Ritrovare la forza, sia fisica sia mentale, di provarci egualmente dopo la malattia, non è stato facile, ma alla fine mi sono detta... perchè no!

In fondo non mi sono mai ritenuta “diversa” dopo la malattia, e sentivo che avrei potuto ancora trasmettere qualcosa, e così con la caparbietà che mi contraddistingue, ho iniziato a prendere lezioni.

La danza mi ha davvero permesso di comunicare e ricevere molto, quando ballo non penso e non vedo nulla, mi perdo completamente nell’emozione della musica, dimenticando dolori ed età!

Un caro amico di mio marito, vedendomi danzare, mi ha dedicato un suo bellissimo testo teatrale che unisce le mie due passioni, danza e recitazione, e così, grazie al caro Filippo, ho anche realizzato il sogno di interpretare questa fusione, recitando e ballando in un bellissimo spettacolo andato in scena a teatro.

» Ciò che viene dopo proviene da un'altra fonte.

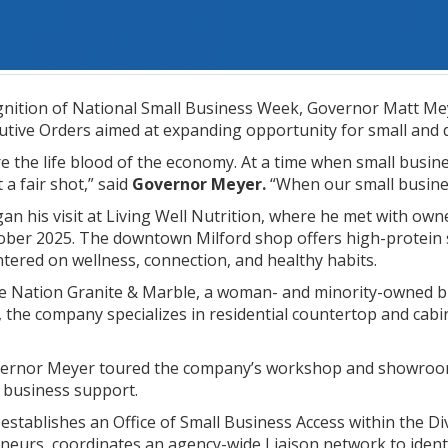
ition of National Small Business Week, Governor Matt Meye
utive Orders aimed at expanding opportunity for small and 
e the life blood of the economy. At a time when small busin
 a fair shot,” said
Governor Meyer.
“When our small busine
n his visit at Living Well Nutrition, where he met with o
tober 2025. The downtown Milford shop offers high-protein 
tered on wellness, connection, and healthy habits.
ne Nation Granite & Marble, a woman- and minority-owned bu
s, the company specializes in residential countertop and cab
overnor Meyer toured the company’s workshop and showroom
 business support.
establishes an Office of Small Business Access within the Div
eneurs, coordinates an agency-wide Liaison network to iden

Molte sono state le esperienze artistiche che ho voluto tentare per sentirmi “viva” ma quella che più mi rappresenta è l’esperienza con Paola Camiciottoli, cara amica da anni, il suo affetto mi ha accompagnato in tutto il lungo percorso della malattia.

Paola è una bravissima fotografa, l’ho sempre ammirata perla sua grande creatività ed estrosità. Per questo quando un giorno mi chiese di posare per lei, ho accettato con gioia la sua proposta. Da subito ci siamo rese conto che qualcosa di molto profondo stava nascendo da quegli scatti. Paola ha capito subito il mio animo più intimo, la mia voglia di vita e di comunicare la mia rinascita. Tutto questo è rappresentato, perfettamente nel suo lavoro fotografico, nato con tanta gioia in due pomeriggi di scatti e di silenzi, che hanno generato “Il Giardino di Anna” una mostra fotografica che narra la scoperta, la lotta, il dolore, l’accettazione e la rinascita dalla malattia oncologica.

Foto dure, difficili ma reali e permeate della mia vera essenza, una donna che ama andare controtendenza all’unica visione di donna giovane, bella, glamour, fin troppo proposta e mercificata. Dimostrare invece quanto si possa essere ancora belle e desiderabili anche attraverso mutilazioni, cicatrici, o il naturale trascorrere degli anni.

In questo “giardino” ho mosso i primi passi verso la rinascita e in questo giardino, che non è solo di Anna, invito tutti quelli che come me hanno temuto di vederlo sfiorire per sempre.

Quel velo nero che per tanto ho temuto, ora lo uso per cingermi la vita e con lui danzare a perenne ricordo di quanto la vita ci possa sorprendere nel suo quotidiano travaglio, regalando una luce inaspettata che illumina il nostro faticoso procedere.